_Aufgabenstellung_. Schreibe den Bericht über die Jahreszahlen von Carrefour und Ahold Delhaize im gleichen Stil weiter und knüpfe an seinen letzten Satz an.

_Vorliegender Text_.
****
PARIS (awp international) - Hitze, Streiks, verfehlte Strategien: Das Jahr 2018 war für viele europäische Einzelhändler nicht leicht. Umso besser kamen am Mittwoch überraschend gute Zahlen der beiden Handelskonzerne Carrefour und Ahold bei den Anlegern an.

Der französische Handelskonzern Carrefour beendete das erste Jahr seines Umbaus mit Zuwächsen bei Umsatz und operativem Gewinn. Vor allem Lateinamerika kurbelte das Geschäft an. Gleichzeitig belastete der Protest der sogenannten Gelbwesten in Frankreich den Konzern nicht so stark wie von Experten befürchtet.

Im vierten Quartal war der Umsatz bereinigt insgesamt um 1,9 Prozent auf 22,64 Milliarden Euro gestiegen, wie das Unternehmen am Dienstag am Unternehmenssitz bei Paris mitteilte. Konzernchef Alexandre Bompard sprach von einem "soliden" Quartal. Die Transformation des Konzerns zeige Wirkung. Im Gesamtjahr legte das Geschäft nach Konzernangaben um 1,4 Prozent auf rund 85,2 Milliarden Euro zu. Finanzchef Matthieu Malige stellte zudem während einer anschliessenden Telefonkonferenz für das operative Ergebnis 2018 ein Plus von 4 Prozent in Aussicht.

Unterdessen stellte der niederländisch-belgische Konkurrent Ahold Delhaize für das Gesamtjahr einen bereinigten Gewinn je Aktie am oberen Ende der Zielspanne in Aussicht. Im vierten Quartal hatte der Handelskonzern von einem weiterhin starken Geschäft in den USA profitiert. Auch deutliche Zuwächse im Internet gaben Ahold Delhaize Rückenwind.

Die Investoren reagierten auf die Nachrichten mit Freude. An der Börse kletterte die Carrefour-Aktie am Morgen um fast sechs Prozent und ist damit inzwischen zurück auf dem Niveau von Mitte November. Mehrere Analysten hoben in einer ersten Reaktion ihre Kursziele, darunter die Experten von Jefferies und der Barclays -Bank. Rob Royce von der US-Investmentbank Goldman Sachs schrieb, dass vor allem die Aussagen des Managements zum operativen Ergebnis (Ebit) des Gesamtjahres positiv überrascht hätten.
****
_Rohdaten_.
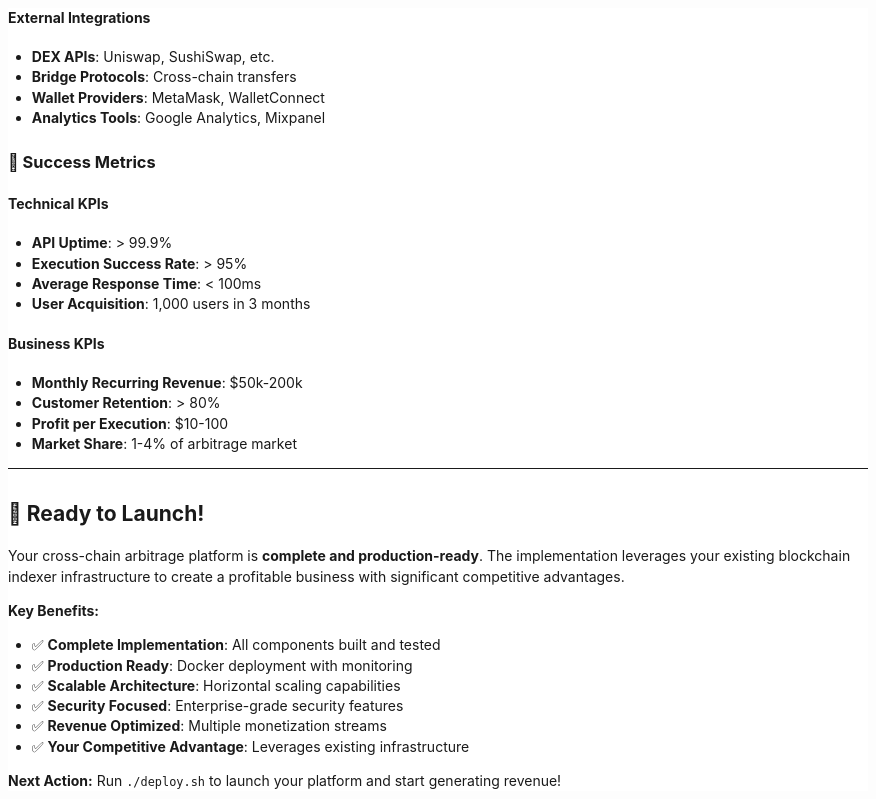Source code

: #### External Integrations
- **DEX APIs**: Uniswap, SushiSwap, etc.
- **Bridge Protocols**: Cross-chain transfers
- **Wallet Providers**: MetaMask, WalletConnect
- **Analytics Tools**: Google Analytics, Mixpanel

### 🎉 Success Metrics

#### Technical KPIs
- **API Uptime**: > 99.9%
- **Execution Success Rate**: > 95%
- **Average Response Time**: < 100ms
- **User Acquisition**: 1,000 users in 3 months

#### Business KPIs
- **Monthly Recurring Revenue**: $50k-200k
- **Customer Retention**: > 80%
- **Profit per Execution**: $10-100
- **Market Share**: 1-4% of arbitrage market

---

## 🚀 Ready to Launch!

Your cross-chain arbitrage platform is **complete and production-ready**. The implementation leverages your existing blockchain indexer infrastructure to create a profitable business with significant competitive advantages.

**Key Benefits:**
- ✅ **Complete Implementation**: All components built and tested
- ✅ **Production Ready**: Docker deployment with monitoring
- ✅ **Scalable Architecture**: Horizontal scaling capabilities
- ✅ **Security Focused**: Enterprise-grade security features
- ✅ **Revenue Optimized**: Multiple monetization streams
- ✅ **Your Competitive Advantage**: Leverages existing infrastructure

**Next Action:** Run `./deploy.sh` to launch your platform and start generating revenue!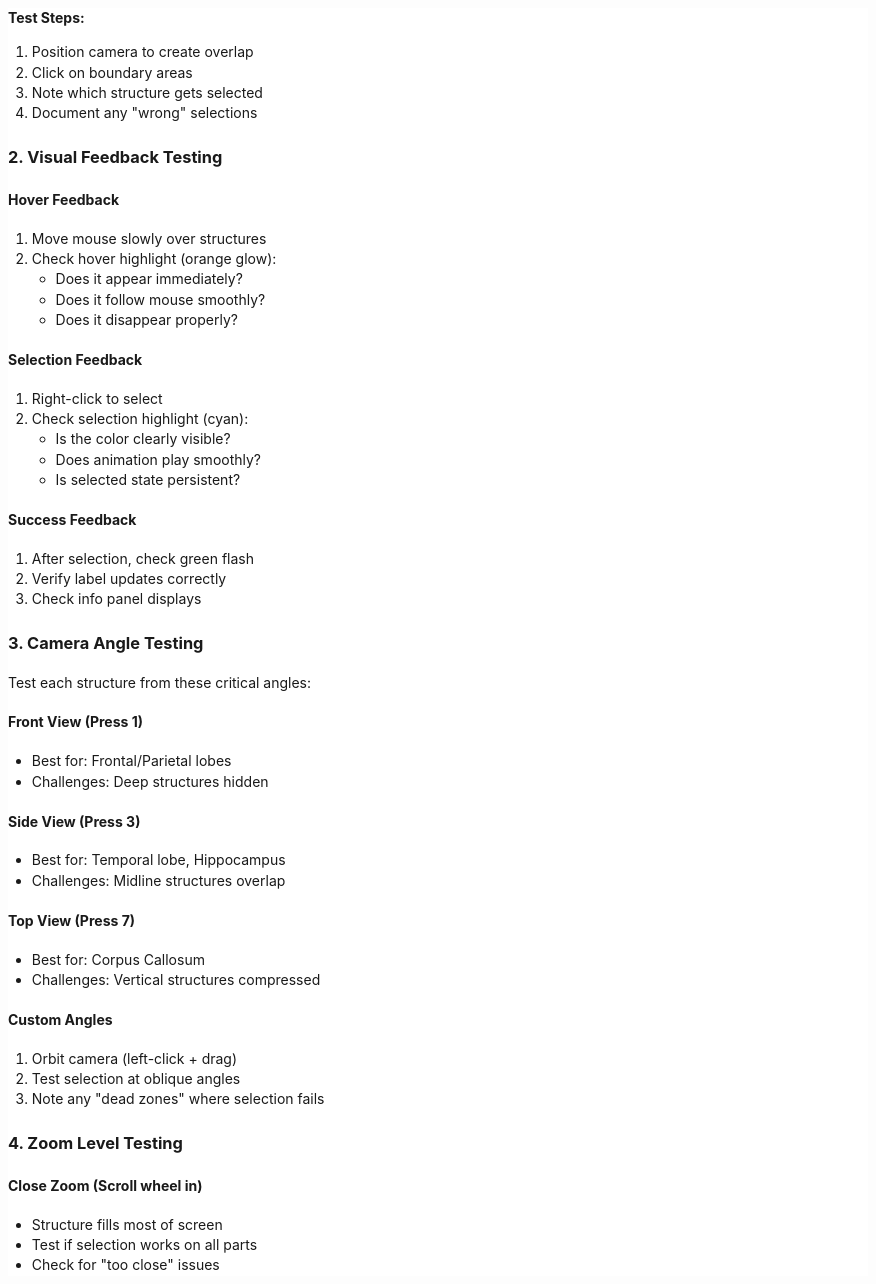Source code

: **Test Steps:**
1. Position camera to create overlap
2. Click on boundary areas
3. Note which structure gets selected
4. Document any "wrong" selections

### 2. Visual Feedback Testing

#### Hover Feedback
1. Move mouse slowly over structures
2. Check hover highlight (orange glow):
   - Does it appear immediately?
   - Does it follow mouse smoothly?
   - Does it disappear properly?

#### Selection Feedback
1. Right-click to select
2. Check selection highlight (cyan):
   - Is the color clearly visible?
   - Does animation play smoothly?
   - Is selected state persistent?

#### Success Feedback
1. After selection, check green flash
2. Verify label updates correctly
3. Check info panel displays

### 3. Camera Angle Testing

Test each structure from these critical angles:

#### Front View (Press 1)
- Best for: Frontal/Parietal lobes
- Challenges: Deep structures hidden

#### Side View (Press 3)
- Best for: Temporal lobe, Hippocampus
- Challenges: Midline structures overlap

#### Top View (Press 7)
- Best for: Corpus Callosum
- Challenges: Vertical structures compressed

#### Custom Angles
1. Orbit camera (left-click + drag)
2. Test selection at oblique angles
3. Note any "dead zones" where selection fails

### 4. Zoom Level Testing

#### Close Zoom (Scroll wheel in)
- Structure fills most of screen
- Test if selection works on all parts
- Check for "too close" issues
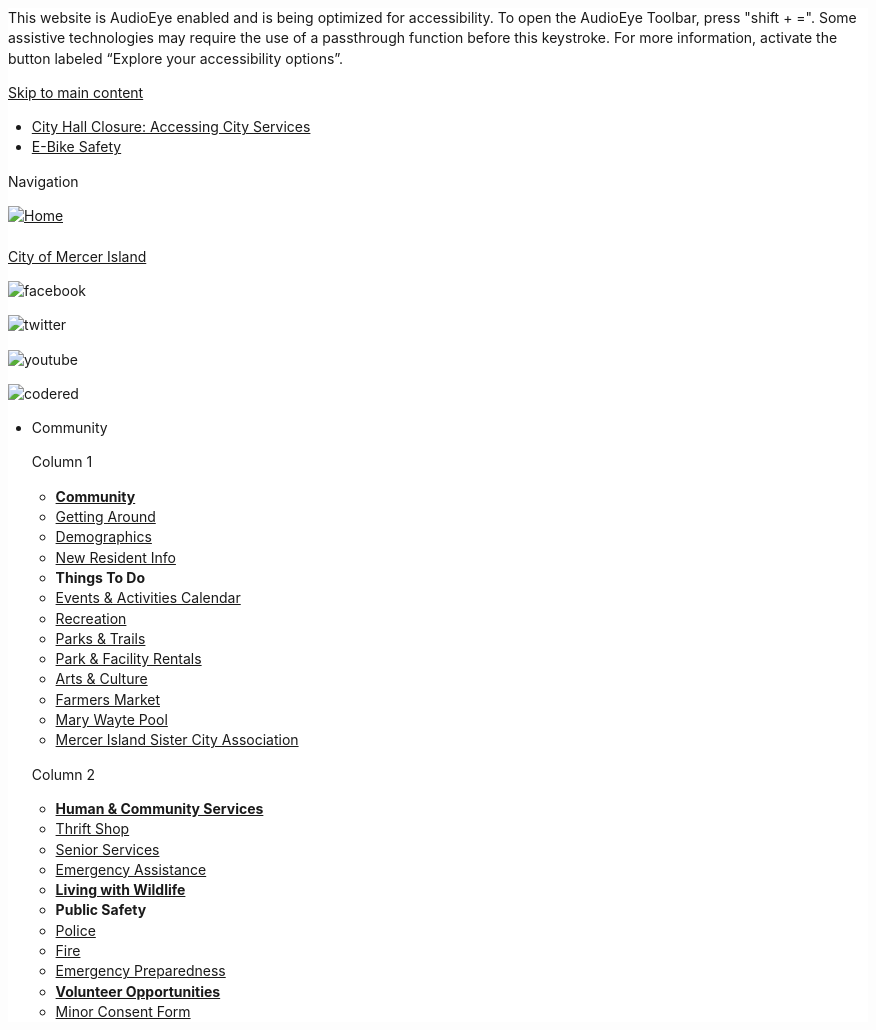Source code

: This website is AudioEye enabled and is being optimized for accessibility. To open the AudioEye Toolbar, press "shift + =". Some assistive technologies may require the use of a passthrough function before this keystroke. For more information, activate the button labeled “Explore your accessibility options”.

[Skip to main content](https://www.mercerisland.gov/citycouncil/page/mayor-salim-nice/)

- [City Hall Closure: Accessing City Services](https://www.mercerisland.gov/administrativeservices/page/city-hall-closure-accessing-city-services)
- [E-Bike Safety](https://www.mercerisland.gov/publicworks/page/e-bike-safety)

Navigation

[![Home](https://www.mercerisland.gov/sites/all/themes/aha_compass/logo.png)  
\
City of Mercer Island](https://www.mercerisland.gov "Home")

![facebook](https://www.mercerisland.gov/sites/all/themes/aha_compass/images/social-icons/facebook.png)

![twitter](https://www.mercerisland.gov/sites/all/themes/aha_compass/images/social-icons/twitter.png)

![youtube](https://www.mercerisland.gov/sites/all/themes/aha_compass/images/social-icons/social-youtube.png)

![codered](https://www.mercerisland.gov/sites/all/themes/aha_compass/images/social-icons/social-codered.png)

- Community
  
  Column 1
  
  - [**Community**](https://www.mercerisland.gov/community)
  - [Getting Around](https://www.mercerisland.gov/community/page/getting-around)
  - [Demographics](https://www.mercerisland.gov/cpd/page/mercer-island-demographic-information)
  - [New Resident Info](https://www.mercerisland.gov/community/page/new-resident-info)
  - **Things To Do**
  - [Events &amp; Activities Calendar](https://www.mercerisland.gov/calendar)
  - [Recreation](https://www.mercerisland.gov/parksrec/page/recreation-programs)
  - [Parks &amp; Trails](https://www.mercerisland.gov/parksites)
  - [Park &amp; Facility Rentals](https://www.mercerisland.gov/parksrec/page/community-event-center-athletic-fields-and-picnic-rentals)
  - [Arts &amp; Culture](https://www.mercerisland.gov/parksrec/page/arts-culture)
  - [Farmers Market](https://www.mifarmersmarket.org)
  - [Mary Wayte Pool](https://www.mercerislandpool.com)
  - [Mercer Island Sister City Association](https://mercerislandsistercity.org)
  
  Column 2
  
  - [**Human &amp; Community Services**](https://www.mercerisland.gov/yfs)
  - [Thrift Shop](https://www.mercerisland.gov/yfs/page/mercer-island-thrift-shop)
  - [Senior Services](https://www.mercerisland.gov/yfs/page/senior-services)
  - [Emergency Assistance](https://www.mercerisland.gov/yfs/page/family-assistance)
  - [**Living with Wildlife**](https://www.mercerisland.gov/community/page/living-wildlife)
  - **Public Safety**
  - [Police](https://www.mercerisland.gov/police)
  - [Fire](https://www.mercerisland.gov/fire)
  - [Emergency Preparedness](https://www.mercerisland.gov/emergency-management)
  - [**Volunteer Opportunities**](https://www.mercerisland.gov/community/page/volunteer-opportunities)
  - [Minor Consent Form](https://www.mercerisland.gov/sites/default/files/fileattachments/community/page/12491/sterling_minor_consent_form.pdf)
****
_Antwort unten_.
Aktien von Ahold Delhaize konnten im frühen Handel um mehr als zweieinhalb Prozent zulegen. In diesem Sog ging es auch für andere Konkurrenten wie etwa Metro aufwärts, die Papiere kletterten um mehr als einen Prozent.

Noch 2017 war der Handelskonzern Carrefour wegen milliardenschwerer Sonderlasten tief in die Verlustzone geschlittert. Konzern-Chef Bompard war mitten in der Krise dazugestossen, nur wenige Monate nach seinem Amtsantritt zog er die Reissleine. Anfang 2018 verordnete er Carrefour eine Radikalkur inklusive Milliardensparplan, Stellenabbau und auf den Kopf gestellter Strategie: So setzt der Konzern neuerdings auf Bio-Produkte sowie den Ausbau der Online-Bestelldienste.

Der Protest der Gelbwesten hatte jedoch Befürchtungen genährt, dass Bompard mit dem Umbau nicht so schnell vorankommt wie erhofft und Carrefour zudem stärker in Mitleidenschaft gezogen worden sein könnte als Rivale Casino, dessen Filialen häufiger in den weniger betroffenen Innenstädten zu finden sind. In Frankreich blieben die Umsätze bei Carrefour im Schlussquartal jedoch trotz der negativen Folgen der Proteste stabil. Im Gesamtjahr ergab sich dort ein leichter Zuwachs.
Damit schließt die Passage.